● **TASK DETAILS**
Copy nothing from the entries below except the lines from the one containing "7: (416, 127, 2.08)" through the one containing "26: (693, 70, 3.58)", and copy those exactly.

Stored items
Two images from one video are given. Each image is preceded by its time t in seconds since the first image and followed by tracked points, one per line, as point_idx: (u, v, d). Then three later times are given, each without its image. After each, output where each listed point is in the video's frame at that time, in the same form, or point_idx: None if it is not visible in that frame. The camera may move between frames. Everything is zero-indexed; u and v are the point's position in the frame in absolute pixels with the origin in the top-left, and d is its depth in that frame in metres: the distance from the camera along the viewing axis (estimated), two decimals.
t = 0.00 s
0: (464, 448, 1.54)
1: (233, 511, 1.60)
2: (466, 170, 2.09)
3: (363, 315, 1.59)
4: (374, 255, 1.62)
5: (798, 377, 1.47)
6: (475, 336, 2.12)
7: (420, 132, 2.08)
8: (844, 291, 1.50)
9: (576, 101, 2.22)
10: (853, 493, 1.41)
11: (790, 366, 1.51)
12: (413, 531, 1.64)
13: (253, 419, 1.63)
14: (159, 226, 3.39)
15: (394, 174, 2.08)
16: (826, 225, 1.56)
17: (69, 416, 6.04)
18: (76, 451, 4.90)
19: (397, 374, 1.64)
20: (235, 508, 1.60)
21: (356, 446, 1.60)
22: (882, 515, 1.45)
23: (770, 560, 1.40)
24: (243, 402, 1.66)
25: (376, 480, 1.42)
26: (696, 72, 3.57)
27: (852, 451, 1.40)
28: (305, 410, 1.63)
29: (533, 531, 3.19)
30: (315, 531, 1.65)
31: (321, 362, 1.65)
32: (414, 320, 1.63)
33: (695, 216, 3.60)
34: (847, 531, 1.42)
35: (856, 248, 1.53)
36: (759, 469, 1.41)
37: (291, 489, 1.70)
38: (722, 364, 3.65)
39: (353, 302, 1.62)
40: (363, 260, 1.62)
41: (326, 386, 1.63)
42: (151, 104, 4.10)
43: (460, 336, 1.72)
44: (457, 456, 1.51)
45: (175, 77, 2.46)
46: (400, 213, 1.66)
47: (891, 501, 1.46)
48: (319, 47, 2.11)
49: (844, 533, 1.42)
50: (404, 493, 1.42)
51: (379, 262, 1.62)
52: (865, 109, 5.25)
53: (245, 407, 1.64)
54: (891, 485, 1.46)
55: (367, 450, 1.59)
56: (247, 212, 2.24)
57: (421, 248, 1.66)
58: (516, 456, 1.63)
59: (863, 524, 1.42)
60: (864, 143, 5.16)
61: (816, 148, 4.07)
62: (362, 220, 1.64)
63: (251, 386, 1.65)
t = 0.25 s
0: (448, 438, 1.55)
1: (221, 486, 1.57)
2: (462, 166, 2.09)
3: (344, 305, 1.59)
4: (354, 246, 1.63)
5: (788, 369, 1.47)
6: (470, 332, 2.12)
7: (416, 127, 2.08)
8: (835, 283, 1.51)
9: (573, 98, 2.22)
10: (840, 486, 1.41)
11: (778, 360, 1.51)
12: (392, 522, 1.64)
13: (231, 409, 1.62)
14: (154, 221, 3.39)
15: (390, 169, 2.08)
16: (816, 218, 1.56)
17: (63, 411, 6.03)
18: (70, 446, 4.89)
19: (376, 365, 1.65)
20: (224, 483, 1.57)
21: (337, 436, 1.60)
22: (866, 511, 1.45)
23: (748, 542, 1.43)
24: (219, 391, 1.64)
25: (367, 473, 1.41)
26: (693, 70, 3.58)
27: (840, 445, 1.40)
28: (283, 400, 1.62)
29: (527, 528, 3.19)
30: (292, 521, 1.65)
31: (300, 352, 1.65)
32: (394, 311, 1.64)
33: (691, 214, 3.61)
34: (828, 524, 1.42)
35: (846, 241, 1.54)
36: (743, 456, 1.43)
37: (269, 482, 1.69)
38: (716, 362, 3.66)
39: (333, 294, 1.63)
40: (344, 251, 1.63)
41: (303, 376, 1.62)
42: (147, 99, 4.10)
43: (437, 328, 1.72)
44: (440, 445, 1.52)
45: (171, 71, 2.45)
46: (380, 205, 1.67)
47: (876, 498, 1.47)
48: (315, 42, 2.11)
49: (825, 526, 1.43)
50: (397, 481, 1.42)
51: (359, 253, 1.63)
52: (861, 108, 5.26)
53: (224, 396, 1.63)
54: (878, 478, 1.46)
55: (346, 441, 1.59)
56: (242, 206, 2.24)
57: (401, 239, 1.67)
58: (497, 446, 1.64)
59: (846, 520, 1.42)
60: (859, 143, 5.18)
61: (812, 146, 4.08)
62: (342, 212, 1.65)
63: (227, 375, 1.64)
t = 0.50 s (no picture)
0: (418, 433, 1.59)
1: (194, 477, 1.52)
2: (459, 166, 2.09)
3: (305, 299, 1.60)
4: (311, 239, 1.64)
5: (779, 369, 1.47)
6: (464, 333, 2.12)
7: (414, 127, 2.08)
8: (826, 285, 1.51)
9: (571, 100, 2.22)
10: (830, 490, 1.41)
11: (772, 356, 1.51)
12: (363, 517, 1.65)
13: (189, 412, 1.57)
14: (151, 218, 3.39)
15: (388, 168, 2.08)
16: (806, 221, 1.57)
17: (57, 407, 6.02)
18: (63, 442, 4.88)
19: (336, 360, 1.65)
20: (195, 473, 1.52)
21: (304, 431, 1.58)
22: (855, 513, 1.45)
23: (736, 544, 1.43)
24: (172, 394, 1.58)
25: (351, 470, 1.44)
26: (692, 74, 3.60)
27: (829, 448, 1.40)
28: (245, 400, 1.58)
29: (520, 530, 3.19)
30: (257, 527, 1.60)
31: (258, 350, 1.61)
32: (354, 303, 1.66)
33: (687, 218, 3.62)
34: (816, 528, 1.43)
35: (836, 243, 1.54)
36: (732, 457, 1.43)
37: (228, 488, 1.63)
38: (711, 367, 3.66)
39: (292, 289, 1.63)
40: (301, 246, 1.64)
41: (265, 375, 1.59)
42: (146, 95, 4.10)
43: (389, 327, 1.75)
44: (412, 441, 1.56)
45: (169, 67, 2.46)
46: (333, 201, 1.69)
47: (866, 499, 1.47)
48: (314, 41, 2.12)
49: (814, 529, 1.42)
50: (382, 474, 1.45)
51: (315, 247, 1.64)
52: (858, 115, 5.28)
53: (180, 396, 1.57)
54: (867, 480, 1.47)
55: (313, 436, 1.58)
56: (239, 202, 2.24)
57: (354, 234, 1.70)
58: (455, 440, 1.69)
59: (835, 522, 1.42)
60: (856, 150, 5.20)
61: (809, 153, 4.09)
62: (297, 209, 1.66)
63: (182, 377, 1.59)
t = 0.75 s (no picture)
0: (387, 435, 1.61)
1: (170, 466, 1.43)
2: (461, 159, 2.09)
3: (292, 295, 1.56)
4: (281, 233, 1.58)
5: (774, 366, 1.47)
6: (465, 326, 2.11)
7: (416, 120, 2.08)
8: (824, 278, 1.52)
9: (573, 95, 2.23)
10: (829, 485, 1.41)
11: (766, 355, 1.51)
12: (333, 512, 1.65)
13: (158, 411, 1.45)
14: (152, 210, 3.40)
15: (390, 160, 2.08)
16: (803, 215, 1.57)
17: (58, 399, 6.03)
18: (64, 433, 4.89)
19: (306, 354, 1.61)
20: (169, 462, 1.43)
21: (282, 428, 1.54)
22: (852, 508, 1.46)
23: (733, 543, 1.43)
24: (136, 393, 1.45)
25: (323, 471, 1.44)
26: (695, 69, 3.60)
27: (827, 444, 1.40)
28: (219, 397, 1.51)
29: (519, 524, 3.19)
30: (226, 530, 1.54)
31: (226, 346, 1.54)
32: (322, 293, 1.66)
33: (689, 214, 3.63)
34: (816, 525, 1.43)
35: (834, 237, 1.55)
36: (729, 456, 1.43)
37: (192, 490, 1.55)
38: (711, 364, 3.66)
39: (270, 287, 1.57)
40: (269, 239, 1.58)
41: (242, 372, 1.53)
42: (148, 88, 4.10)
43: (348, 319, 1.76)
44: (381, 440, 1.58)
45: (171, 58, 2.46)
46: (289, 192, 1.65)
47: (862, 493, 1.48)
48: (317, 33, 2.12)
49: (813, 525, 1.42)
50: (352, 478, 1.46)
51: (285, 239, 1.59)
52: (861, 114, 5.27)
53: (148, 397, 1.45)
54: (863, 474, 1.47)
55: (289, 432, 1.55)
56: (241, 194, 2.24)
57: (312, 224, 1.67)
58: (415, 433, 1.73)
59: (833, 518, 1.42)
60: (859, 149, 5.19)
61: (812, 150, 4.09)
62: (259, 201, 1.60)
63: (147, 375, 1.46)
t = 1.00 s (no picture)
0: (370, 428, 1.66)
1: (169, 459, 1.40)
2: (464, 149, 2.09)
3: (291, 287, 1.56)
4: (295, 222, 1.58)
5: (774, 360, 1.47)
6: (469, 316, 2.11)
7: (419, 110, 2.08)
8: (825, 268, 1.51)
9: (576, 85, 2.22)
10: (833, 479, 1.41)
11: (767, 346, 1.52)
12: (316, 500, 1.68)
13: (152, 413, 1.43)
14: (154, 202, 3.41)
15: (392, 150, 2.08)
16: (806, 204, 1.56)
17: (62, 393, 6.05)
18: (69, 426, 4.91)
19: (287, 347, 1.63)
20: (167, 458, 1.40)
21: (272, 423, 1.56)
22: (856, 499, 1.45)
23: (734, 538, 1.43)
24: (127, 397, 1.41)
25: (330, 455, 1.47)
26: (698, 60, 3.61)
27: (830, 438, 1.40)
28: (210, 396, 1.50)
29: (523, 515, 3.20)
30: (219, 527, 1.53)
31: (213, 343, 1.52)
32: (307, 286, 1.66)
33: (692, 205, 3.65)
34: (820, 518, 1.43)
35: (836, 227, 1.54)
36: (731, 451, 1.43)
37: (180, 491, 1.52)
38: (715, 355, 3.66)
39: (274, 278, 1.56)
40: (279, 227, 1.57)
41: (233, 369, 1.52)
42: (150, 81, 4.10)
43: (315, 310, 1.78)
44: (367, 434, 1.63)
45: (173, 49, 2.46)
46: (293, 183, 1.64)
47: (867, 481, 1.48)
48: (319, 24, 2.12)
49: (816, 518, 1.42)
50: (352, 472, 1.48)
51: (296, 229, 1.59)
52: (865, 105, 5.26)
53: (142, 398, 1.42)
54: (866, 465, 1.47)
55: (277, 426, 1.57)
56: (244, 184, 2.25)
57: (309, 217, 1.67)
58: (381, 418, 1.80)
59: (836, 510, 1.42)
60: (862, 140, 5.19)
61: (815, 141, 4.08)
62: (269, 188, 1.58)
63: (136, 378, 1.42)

● **TASK SOLUTION**
7: (416, 127, 2.08)
8: (835, 283, 1.51)
9: (573, 98, 2.22)
10: (840, 486, 1.41)
11: (778, 360, 1.51)
12: (392, 522, 1.64)
13: (231, 409, 1.62)
14: (154, 221, 3.39)
15: (390, 169, 2.08)
16: (816, 218, 1.56)
17: (63, 411, 6.03)
18: (70, 446, 4.89)
19: (376, 365, 1.65)
20: (224, 483, 1.57)
21: (337, 436, 1.60)
22: (866, 511, 1.45)
23: (748, 542, 1.43)
24: (219, 391, 1.64)
25: (367, 473, 1.41)
26: (693, 70, 3.58)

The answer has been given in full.